» SET TASK 1
From the entries below, repeat the lines word for word, starting at the line that has "black star: moved 6" and ending after the line that has "purple semicircle: rotated 78". Leave out the picture lines.

» TEXT SEGMENT
Bug 106008

Summary:	NaN values should not be skipped while importing data from ASCII file
Product:	[Applications] kst	Reporter:	Nicolas Brisset <nicolas.brisset>
Component:	general	Assignee:	kst
Status:	RESOLVED FIXED
Severity:	normal
Priority:	NOR
Version First Reported In:	1.x
Target Milestone:	---
Platform:	Compiled Sources
OS:	Linux
Latest Commit:		Version Fixed/Implemented In:
Sentry Crash Report:
Attachments:	Nice testcase (world map) Nice testcase (world map)

Description Nicolas Brisset 2005-05-20 09:54:41 UTC

Version:           1.1.0_beta2 (using KDE KDE 3.4.0)
Installed from:    Compiled From Sources
Compiler:          gcc 3.3.3 
OS:                Linux

When loading vectors from an ASCII files, NaN (Not a Number) values are skipped, which can result in pretty bad and hard to understand problems. For instance, imagine I have a file with X and Y vectors, with some data missing and replaced by some non-numeric text string in the data file (it sometimes happens in the real world!). If 10 values are missing for X and 20 for Y, when I plot Y vs X I may get erratic results because of the skipped values and automatic interpolation performed by kst.

» SUPPLIED ENTRIES
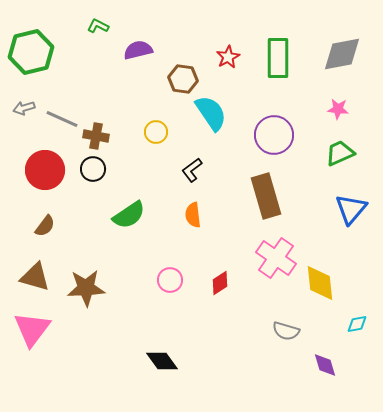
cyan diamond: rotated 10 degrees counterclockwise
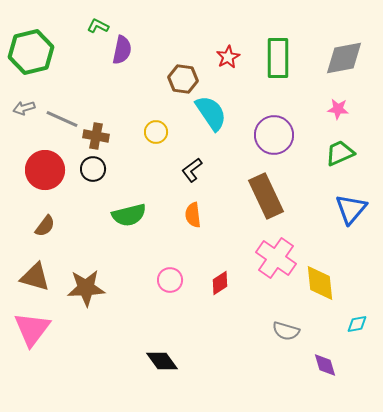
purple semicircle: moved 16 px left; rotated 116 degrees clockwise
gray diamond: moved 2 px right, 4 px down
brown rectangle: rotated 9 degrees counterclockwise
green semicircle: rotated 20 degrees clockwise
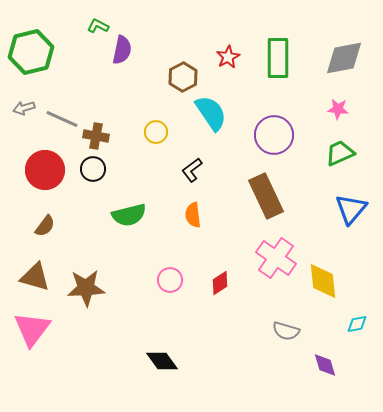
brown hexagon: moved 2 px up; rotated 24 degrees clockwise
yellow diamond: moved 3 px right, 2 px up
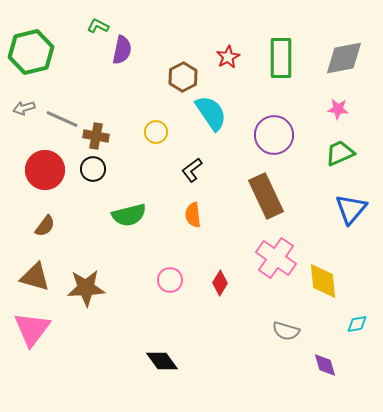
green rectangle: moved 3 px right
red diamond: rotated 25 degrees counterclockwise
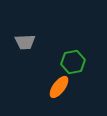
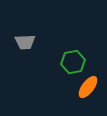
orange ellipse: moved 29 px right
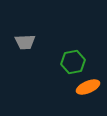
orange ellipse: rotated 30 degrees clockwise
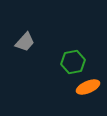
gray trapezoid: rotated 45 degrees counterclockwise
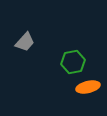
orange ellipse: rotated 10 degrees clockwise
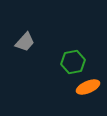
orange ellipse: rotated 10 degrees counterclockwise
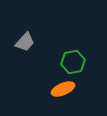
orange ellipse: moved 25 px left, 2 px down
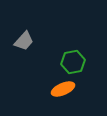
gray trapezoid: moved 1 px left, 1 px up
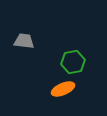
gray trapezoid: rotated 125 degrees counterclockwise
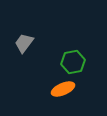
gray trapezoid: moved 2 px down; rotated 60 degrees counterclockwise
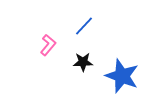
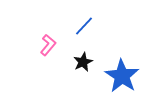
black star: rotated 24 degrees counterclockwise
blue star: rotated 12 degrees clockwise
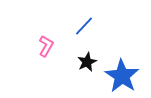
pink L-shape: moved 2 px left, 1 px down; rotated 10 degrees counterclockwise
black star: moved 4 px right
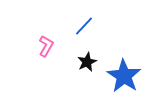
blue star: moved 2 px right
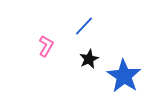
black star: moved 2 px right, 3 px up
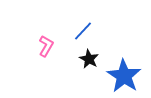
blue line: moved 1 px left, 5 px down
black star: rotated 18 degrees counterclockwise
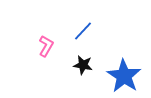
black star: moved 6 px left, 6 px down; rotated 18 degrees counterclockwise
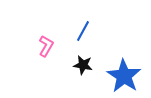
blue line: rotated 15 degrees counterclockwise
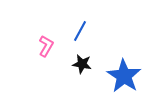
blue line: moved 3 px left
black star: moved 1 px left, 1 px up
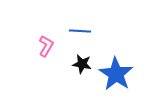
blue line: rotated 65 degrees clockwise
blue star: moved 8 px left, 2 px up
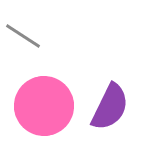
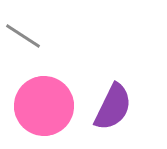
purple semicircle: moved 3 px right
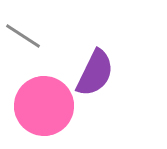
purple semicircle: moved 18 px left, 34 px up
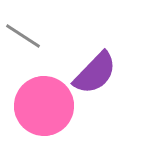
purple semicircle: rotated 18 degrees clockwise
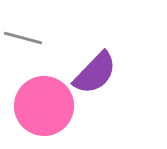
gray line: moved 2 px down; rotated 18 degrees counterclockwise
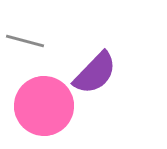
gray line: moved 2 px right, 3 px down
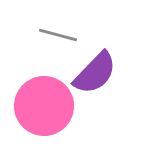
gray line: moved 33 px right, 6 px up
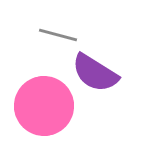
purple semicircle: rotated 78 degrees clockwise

---

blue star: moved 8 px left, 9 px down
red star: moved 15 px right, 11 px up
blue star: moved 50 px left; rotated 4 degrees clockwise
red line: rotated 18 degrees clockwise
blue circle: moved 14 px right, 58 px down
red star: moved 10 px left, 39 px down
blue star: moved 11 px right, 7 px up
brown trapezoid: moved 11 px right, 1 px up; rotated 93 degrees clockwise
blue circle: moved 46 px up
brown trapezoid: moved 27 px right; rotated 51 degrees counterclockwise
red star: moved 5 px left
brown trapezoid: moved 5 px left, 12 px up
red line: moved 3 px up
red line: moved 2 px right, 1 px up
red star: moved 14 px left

» SET TASK 2
Continue the bug report about NaN values being skipped during ASCII import, picking up right after its last sentence.

» WRITTEN REPLY 1
black star: moved 6 px left, 6 px down; rotated 18 degrees counterclockwise
blue line: rotated 15 degrees counterclockwise
blue line: moved 3 px left
black star: moved 1 px left, 1 px up
blue line: rotated 65 degrees clockwise
blue star: moved 8 px left, 2 px up
purple semicircle: moved 3 px right
purple semicircle: moved 18 px left, 34 px up
purple semicircle: rotated 18 degrees clockwise
gray line: moved 2 px down; rotated 18 degrees counterclockwise
gray line: moved 2 px right, 3 px down
gray line: moved 33 px right, 6 px up
purple semicircle: rotated 78 degrees clockwise

» WRITTEN REPLY 2
I think NaN values should be preserved in the vectors, and resulting points skipped when plotting. If the plot uses lines, when there are such points they should be "cut".

Comment 1 Andrew Walker 2005-05-21 02:27:16 UTC

Just to clarify:

NaN points within vectors will not be plotted and will be skipped when plotting. The only problem is with the ascii datasource.

Comment 2 Andrew Walker 2005-06-16 21:10:40 UTC

Could you please attach a date file that shows the problem and details of what you're plotting against what.

Comment 3 Nicolas Brisset 2005-06-17 09:39:13 UTC

Created attachment 11485 [details]
Nice testcase (world map)

When the attached file is loaded (world.txt), NaN values are "skipped" at some
point (I don't think it happens at the datasource level, but rather in one of
the calling functions).
The expected result is a nice world map, without connection lines everywhere
:-)

Comment 4 Nicolas Brisset 2005-06-17 09:41:12 UTC

Created attachment 11486 [details]
Nice testcase (world map)

When the attached file is loaded (world.txt), NaN values are "skipped" at some
point (I don't think it happens at the datasource level, but rather in one of
the calling functions).
The expected result is a nice world map, without connection lines everywhere
:-)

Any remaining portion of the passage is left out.